La direction de la CGT a su capitaliser sur la mobilisation historique contre la réforme des retraites, souvent qualifiée de « plus longue mobilisation unitaire de l’histoire sociale », selon des analystes sociaux. Binet a également souligné les succès des syndicats dans la lutte contre les réformes controversées de Macron, englobant des sujets aussi variés que l'audiovisuel public et l'assurance chômage.

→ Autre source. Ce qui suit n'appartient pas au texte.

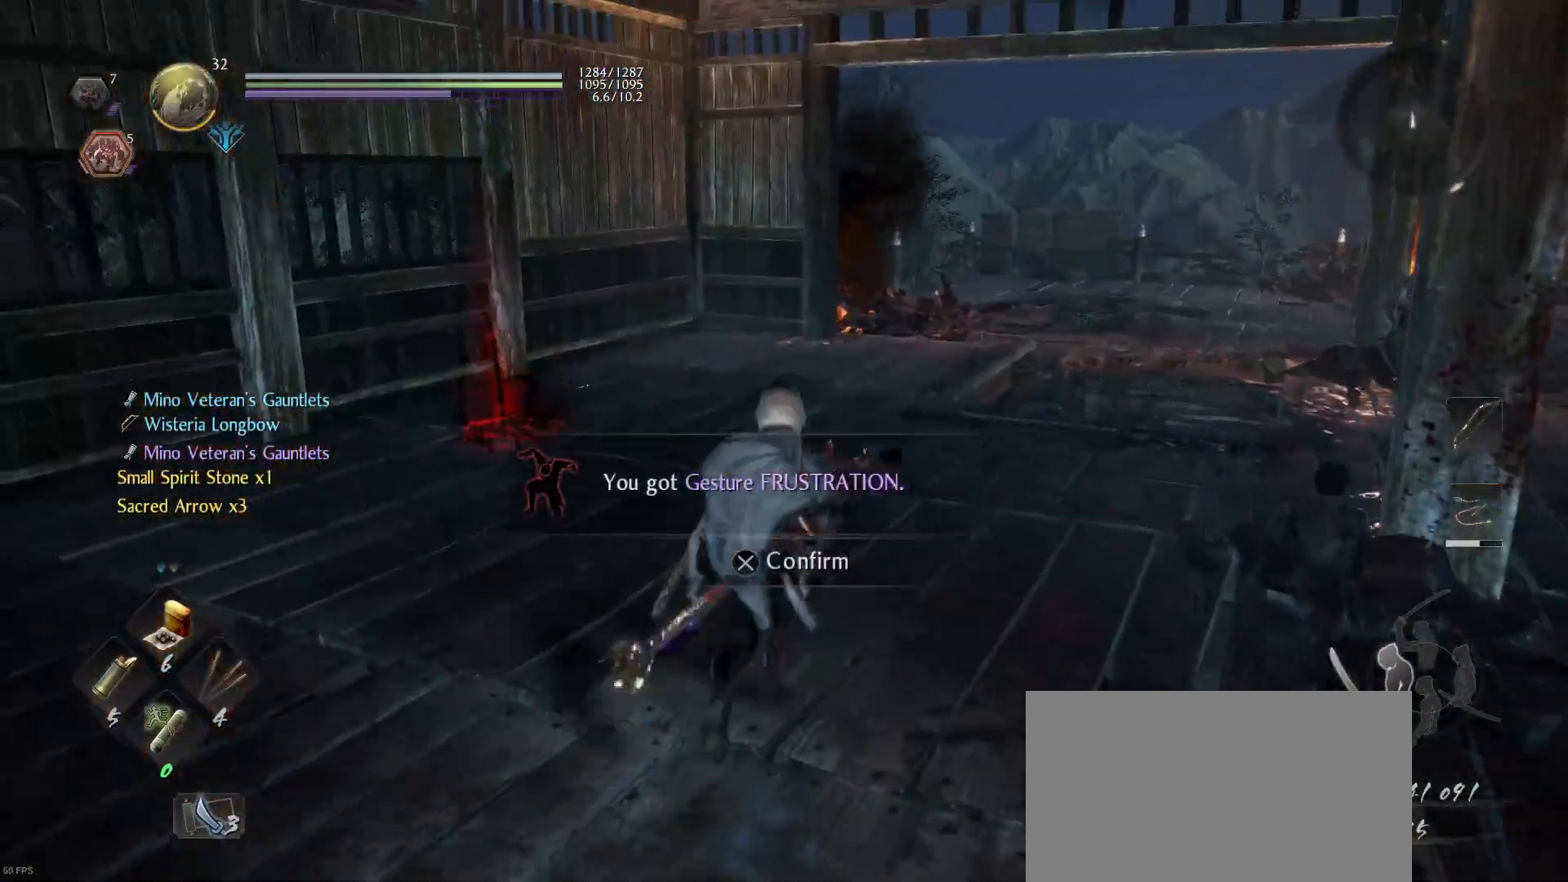
{"buttons": [], "left_stick": "up", "right_stick": "down-right", "events": [[33, "CROSS", "down"], [167, "CROSS", "up"], [300, "left_stick", "up"], [433, "right_stick", "down-right"]]}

Ces efforts ont permis de bloquer des propositions jugées préjudiciables, comme la suppression de jours fériés et l’augmentation des franchises médicales dans le futur budget 2026.
Des experts, comme ceux d’Alternatives Économiques, notent que cette réélection pourrait renforcer la position de la CGT dans les négociations à venir, notamment sur le front du travail et des conditions sociales. La solidarité retrouvée au sein de l'organisation donne de l'espoir pour l'impact des futures mobilisations.
Plus d’informations à venir...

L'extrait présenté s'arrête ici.